Matthias Kalle über den

Es geht, natürlich, im Fernsehen wie im Fußball um Erwartungen, darum, wer welche hat, und darum, ob diese Erwartungen erfüllt werden. Wenn nun im Fernsehen Fußball gezeigt wird, dann steigern sich die Erwartungen ins schier Unermessliche, die Erfüllung dieser Erwartungen ist eigentlich unmöglich. Und wenn dann auch noch Harald Schmidt dabei eine Rolle spielt, der Schmidt des Sommers 2005, dann wird aus dem Zuschauer mit all seinen Erwartungen des Wahnsinns fette Beute.

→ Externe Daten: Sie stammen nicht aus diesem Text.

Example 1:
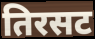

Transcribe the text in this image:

तिरसट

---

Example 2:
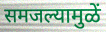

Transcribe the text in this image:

समजल्यामुळें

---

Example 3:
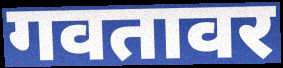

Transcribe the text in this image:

गवतावर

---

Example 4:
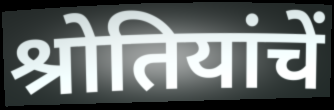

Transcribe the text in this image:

श्रोतियांचें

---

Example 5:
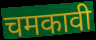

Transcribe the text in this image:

चमकावी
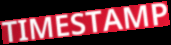
TIMESTAMP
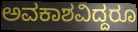
ಅವಕಾಶವಿದ್ದರೂ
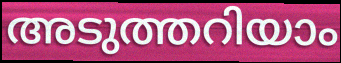
അടുത്തറിയാം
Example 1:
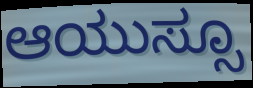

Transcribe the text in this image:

ಆಯುಸ್ಸೂ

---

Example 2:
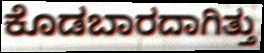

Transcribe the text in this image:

ಕೊಡಬಾರದಾಗಿತ್ತು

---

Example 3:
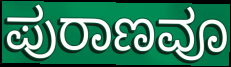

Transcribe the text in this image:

ಪುರಾಣವೂ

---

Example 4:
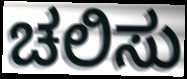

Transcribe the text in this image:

ಚಲಿಸು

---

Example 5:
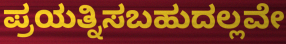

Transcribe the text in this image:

ಪ್ರಯತ್ನಿಸಬಹುದಲ್ಲವೇ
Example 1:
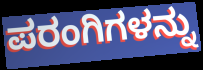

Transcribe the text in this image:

ಪರಂಗಿಗಳನ್ನು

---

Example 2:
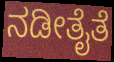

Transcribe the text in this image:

ನಡೀತೈತೆ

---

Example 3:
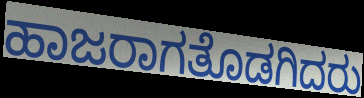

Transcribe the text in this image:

ಹಾಜರಾಗತೊಡಗಿದರು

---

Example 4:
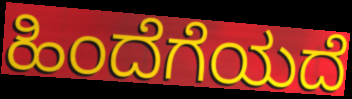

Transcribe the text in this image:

ಹಿಂದೆಗೆಯದೆ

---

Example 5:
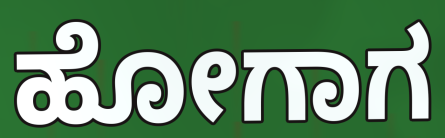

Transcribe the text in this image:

ಹೋಗಾಗ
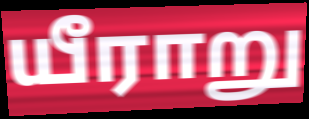
யீராறு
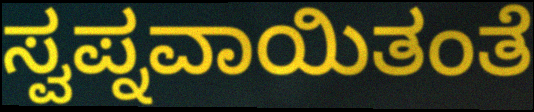
ಸ್ವಪ್ನವಾಯಿತಂತೆ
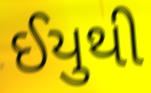
ઈયુથી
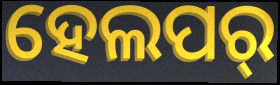
ହେଲପର୍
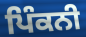
ਪਿੰਕਨੀ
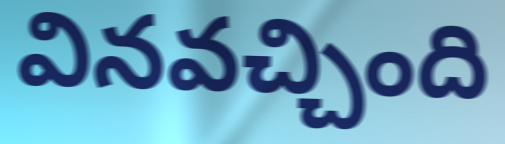
వినవచ్చింది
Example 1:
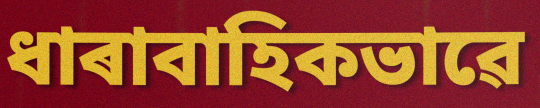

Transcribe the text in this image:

ধাৰাবাহিকভাৱে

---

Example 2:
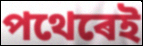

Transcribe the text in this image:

পথেৰেই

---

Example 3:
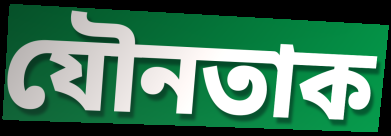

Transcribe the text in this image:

যৌনতাক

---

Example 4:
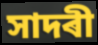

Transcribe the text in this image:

সাদৰী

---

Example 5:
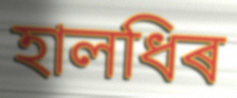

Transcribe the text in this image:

হালধিৰ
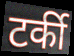
टर्की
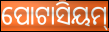
ପୋଟାସିୟମ୍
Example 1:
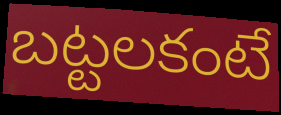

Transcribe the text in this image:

బట్టలకంటే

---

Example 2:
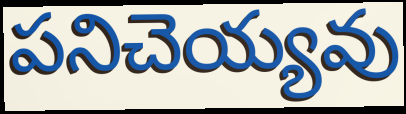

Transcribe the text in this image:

పనిచెయ్యవు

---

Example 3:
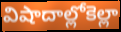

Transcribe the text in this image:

విషాదాల్లోకెల్లా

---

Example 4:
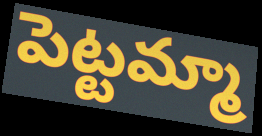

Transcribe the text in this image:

పెట్టమ్మా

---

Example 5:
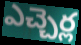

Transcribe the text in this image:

ఎచ్చెర్ల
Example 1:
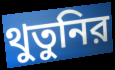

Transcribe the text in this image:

থুতুনির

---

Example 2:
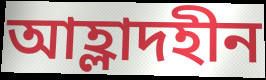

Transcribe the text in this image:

আহ্লাদহীন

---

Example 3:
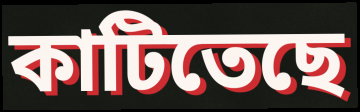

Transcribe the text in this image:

কাটিতেছে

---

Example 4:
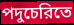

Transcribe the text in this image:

পদুচেরিতে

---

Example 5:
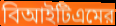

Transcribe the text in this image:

বিআইটিএমের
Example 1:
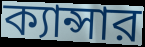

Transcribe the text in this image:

ক্যান্সার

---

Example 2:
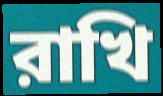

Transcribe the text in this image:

রাখি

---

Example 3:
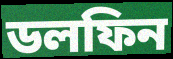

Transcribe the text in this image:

ডলফিন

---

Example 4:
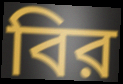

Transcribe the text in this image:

বির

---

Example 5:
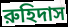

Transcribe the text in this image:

রুহিদাস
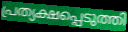
പ്രത്യക്ഷപ്പെടുത്തി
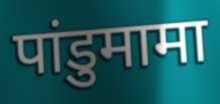
पांडुमामा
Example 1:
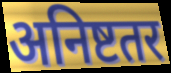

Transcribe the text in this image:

अनिष्टतर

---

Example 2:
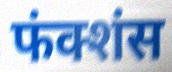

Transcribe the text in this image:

फंक्शंस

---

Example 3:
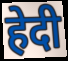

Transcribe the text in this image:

हेदी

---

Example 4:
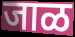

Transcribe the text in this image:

जाळ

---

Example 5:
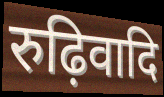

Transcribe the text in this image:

रुढ़िवादि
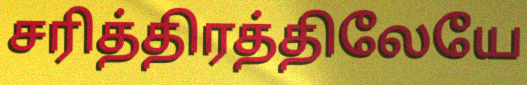
சரித்திரத்திலேயே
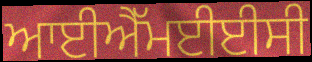
ਆਈਐੱਮਈਈਸੀ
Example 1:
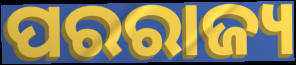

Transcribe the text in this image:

ପରରାଜ୍ୟ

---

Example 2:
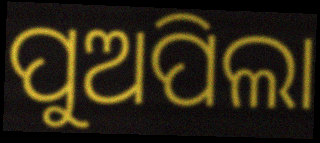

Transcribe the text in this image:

ପୁଅପିଲା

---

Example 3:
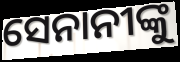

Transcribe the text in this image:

ସେନାନୀଙ୍କୁ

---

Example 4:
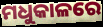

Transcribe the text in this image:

ମଧୁକାଳରେ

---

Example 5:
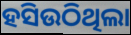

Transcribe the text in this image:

ହସିଉଠିଥିଲା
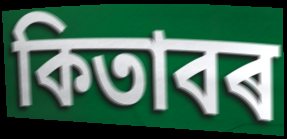
কিতাবৰ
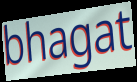
bhagat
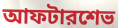
আফটারশেভ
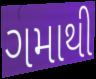
ગમાથી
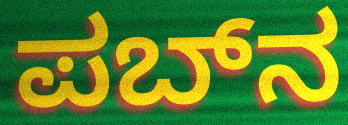
ಪಬ್‌ನ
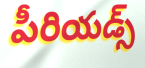
పీరియడ్స్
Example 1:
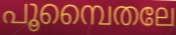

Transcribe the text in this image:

പൂമ്പൈതലേ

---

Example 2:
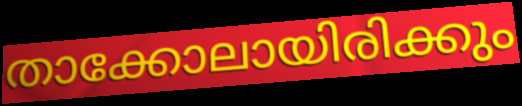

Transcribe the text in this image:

താക്കോലായിരിക്കും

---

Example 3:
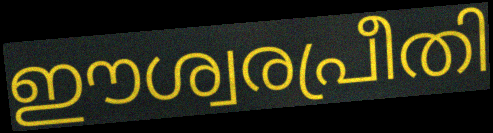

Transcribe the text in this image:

ഈശ്വരപ്രീതി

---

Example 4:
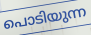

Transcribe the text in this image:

പൊടിയുന്ന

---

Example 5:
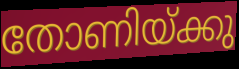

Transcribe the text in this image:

തോണിയ്ക്കു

Harald Schmidt also erschien auf dem Bildschirm um viertel nach elf am Samstagabend – nachdem ein wahnsinnig langweiliges Pokalfinale zu Ende ging, nachdem Gerhard Delling und Günter Netzer mit Jürgen Klinsmann geredet hatten, nachdem Franz Beckenbauer – warum auch immer – zwischen Monica Lierhaus und Franziska van Almsick stand. Und als Delling zu Schmidt abgab, der in seinem Kölner Studio an einem typischen SportmoderatorenStehtisch wartete, fragte Schmidt dann auch, wer denn „dieser sympathische ältere Herr zwischen den beiden Supermodels“ war. Um das Endergebnis vorwegzunehmen: das war der stärkste Auftritt Schmidts in der folgenden halben Stunde.

Es folgte eine Schaltung zur Schmidt- Mitarbeiterin Natalie, die auf dem Rasen des Berliner Olympiastadions stand und einen Einspieler vorbereitet hatte: Natalie im VIP-Bereich mit Thomas Gottschalk. Natalie, wie sie hinter Joschka Fischer und dessen Freundin herläuft. Mhm. Zurück bei Schmidt redete er über Oliver Kahn, Franziska van Almsick, die Schiedsrichter, darüber, dass der Schalker Lincoln eine brasilianische Flagge in der Hose hatte, und er redete natürlich über die 60. Minute, als plötzlich die Sprinkleranlage auf dem Rasen anging. Sonst noch was? Ach ja: Schmidt sang rückwärts, Andrack mischte Weißbier, Pils und Berliner Weiße in ein großes Glas und trank einen Schluck, danach zeigte er in einem Einspielfilm, wie ein Übersteiger geht und ein Fallrückzieher.

Während der Sendung sagte Schmidt: „1. FC Schalke 04.“ Carmen Thomas wurde vor Jahren als Sportmoderatorin abgesetzt, weil sie Schalke 05 gesagt hatte. Der Verein heißt aber nun mal korrekt FC Schalke 04, eine „eins“ taucht in dem Namen nicht auf, aber man kann davon ausgehen, dass das für Schmidt keine Konsequenzen haben wird.

Oder doch? In einem Jahr soll Schmidt für die ARD auch die Weltmeisterschaftsspiele kommentieren, die Sendung von Samstag könnte man also als Test bewerten. Das hieße aber: Waldemar-Hartmann-Interviews sind irgendwie kurzweiliger. Man sollte aber die Sendung vielleicht eher im Zusammenhang mit der anhaltenden Kritik an Schmidt bewerten, die meint, dass der Entertainer keine Ideen mehr habe. Die Erwartungen dieser Kritiker erfüllte Schmidt am Samstag, an dem Tag, als der „Spiegel“ ein großes Interview mit ihm brachte. Auf die Kritik angesprochen, er reagiere mit einer gelangweilt wirkenden Bräsigkeit, sagte Schmidt ausweichend: „Sie hatten völlig Recht, als Sie mir und meinesgleichen Ende vergangenen Jahres diese ewige Selbstironie vorwarfen. Aber was ist die Alternative? Meine These lautet: Ohne Fernsehen und Zeitungen wäre es hierzulande gar nicht so schlimm.“

Diese These stimmt leider teilweise. Man hatte aber nie erwartet, dass Schmidt einmal Teil des Problems sein würde, wo er doch immer die Lösung war.